##### Records for this task #####
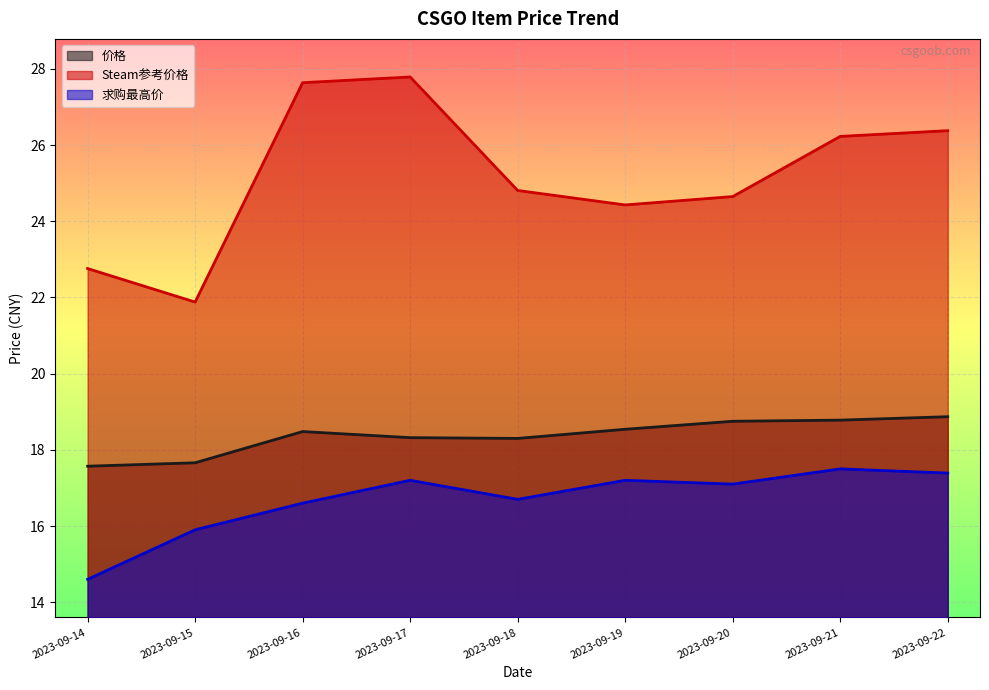

What is the difference between the highest and lowest values at 2023-09-21?

8.7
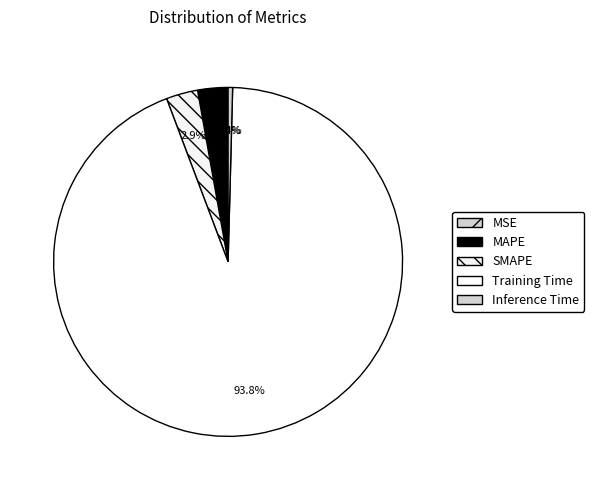

Which slice is the largest?

Training Time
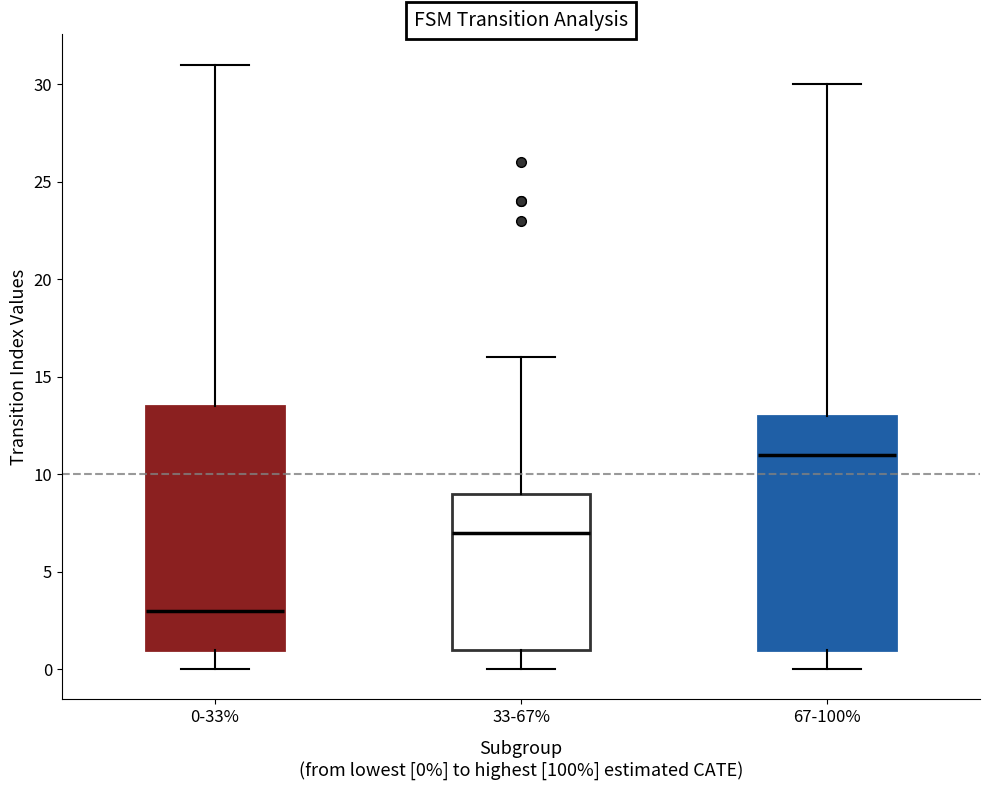

Reading left to right, transcribe this box plot: for each box, give where its median line is, the range the box spans, and where its two whiskers end, as read against the y-axis. The values are not printed on the chart, so give them approximately, as read against the axis.

0-33%: median 3.0, box 1.0 to 13.5, whiskers 0.0 to 31.0
33-67%: median 7.0, box 1.0 to 9.0, whiskers 0.0 to 16.0
67-100%: median 11.0, box 1.0 to 13.0, whiskers 0.0 to 30.0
#####
### What is needed
Reproduce the records verbatim from the line containing "Which slice is the largest?" through the end of the records, including both ends. Omit the pictures from your answer.

### Solution to this task
Which slice is the largest?

Training Time

Reading left to right, transcribe this box plot: for each box, give where its median line is, the range the box spans, and where its two whiskers end, as read against the y-axis. The values are not printed on the chart, so give them approximately, as read against the axis.

0-33%: median 3.0, box 1.0 to 13.5, whiskers 0.0 to 31.0
33-67%: median 7.0, box 1.0 to 9.0, whiskers 0.0 to 16.0
67-100%: median 11.0, box 1.0 to 13.0, whiskers 0.0 to 30.0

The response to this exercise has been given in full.